L.S.: Kesinlikle! Sosyal medya bilgi ve eğitim açısından tam bir derya deniz. Aynı zamanda dünyanın her bir yanından müzisyenle hatta hayranı olduğunuz müzisyenlerle dahi bir tık ile iletişim kurup müziğinizi, yeteneğinizi paylaşabiliyorsunuz. Bence bu üretken zihinlere yeteneklerini dünyaya duyurabilmek adına çok büyük bir kolaylık ve imkan eğer verimli kullanılırsa.

– Tekrar yarışmaya dönersek… Yurt dışında HLAG ile başlayan bir başarı hikayesi var mı? Sizce Türkiye’de HLAG genç bir müzisyenin kendi başarı hikayesini yazmaya başlamasında rol oynayabilecek mi?

L.S.: Elbette… Hatta buna en büyük örnek HLAG şampiyonu olan Faith Benson! Şuan bireysel olarak kendine çok güzel bir stil ve kariyer çizmiş bulunmakta. @faithndrums instagram hesabından videolarını inceleyebilirsiniz.
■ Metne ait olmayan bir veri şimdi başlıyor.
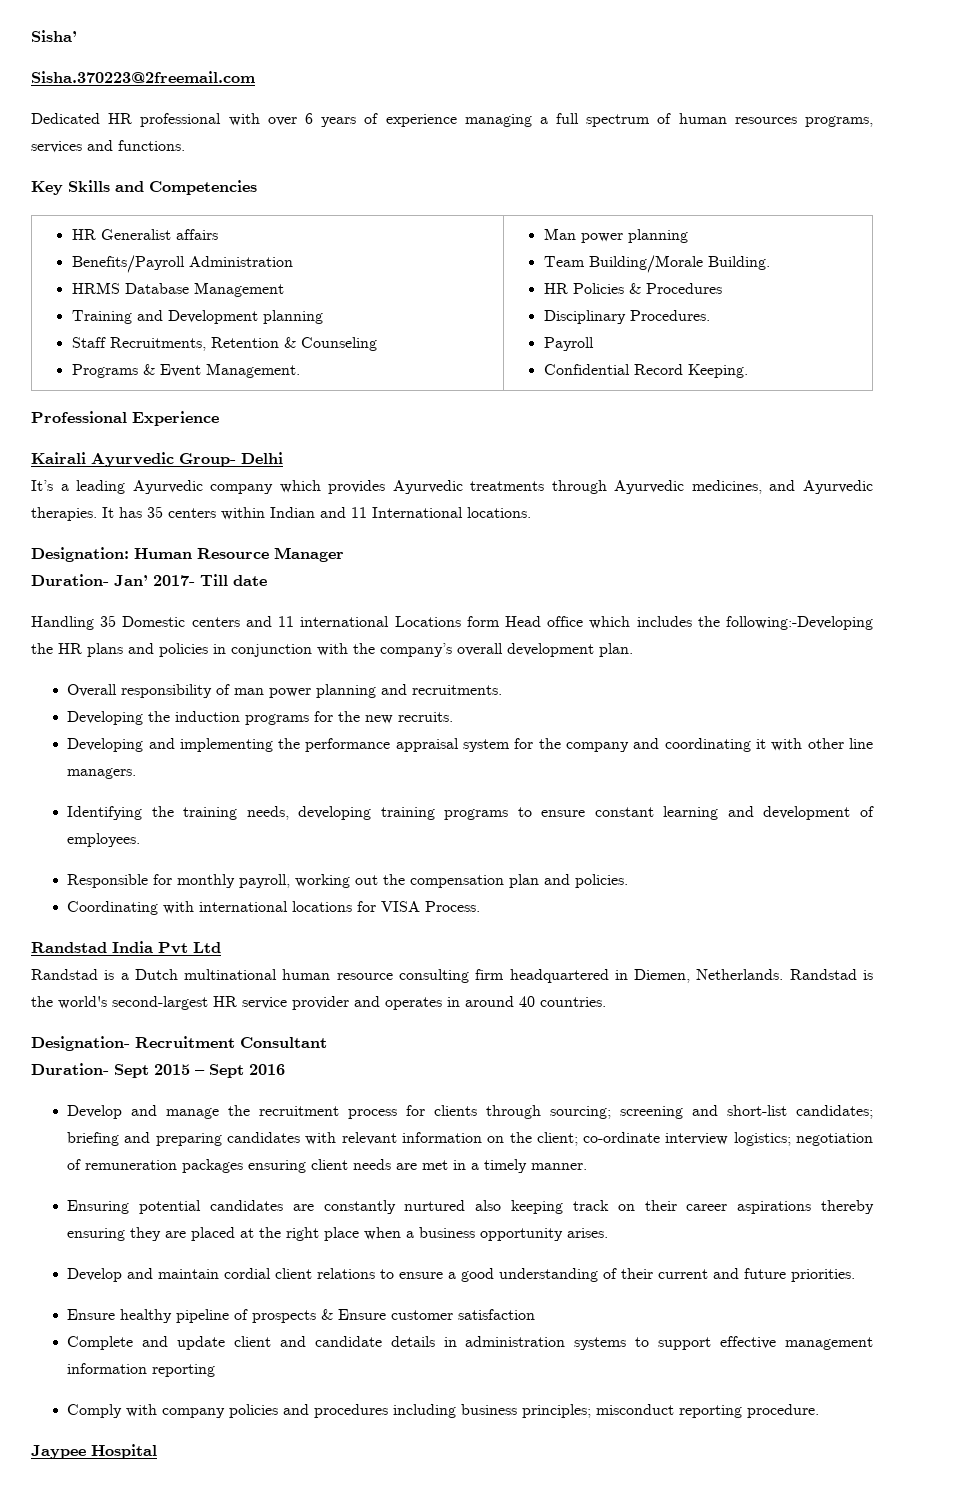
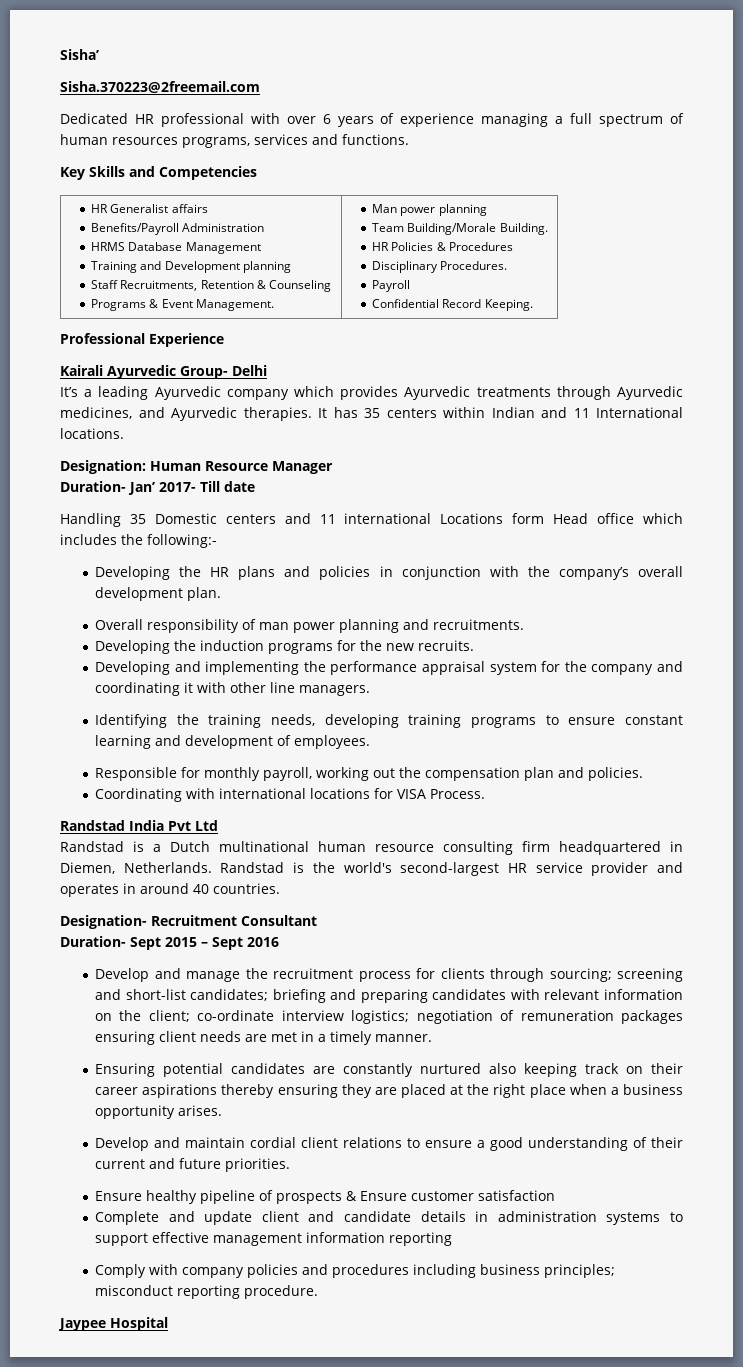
[725,616,873,630] following:-Developing -> [147,534,217,548] [95,566,171,580] following:- // Developing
– Bu yılın ardından yarışmanın devamlılık kazanması hususunda bir çalışmanız var mı?

L.S.: Hayalim hem yarışma hem topluluğumuzu her yıl daha fazla geliştirerek sürdürmek. Şimdi bile ilk yıl olmasına rağmen bu denli yoğun ilgi varsa üç yıl sonrasındaki katılımcı sayısını ve bizlerden ilham alıp davul öğrenmek isteyen arkadaşlarımızla ailemizin genişlemesini hayal edemiyorum! Mükemmel bir şey olacak!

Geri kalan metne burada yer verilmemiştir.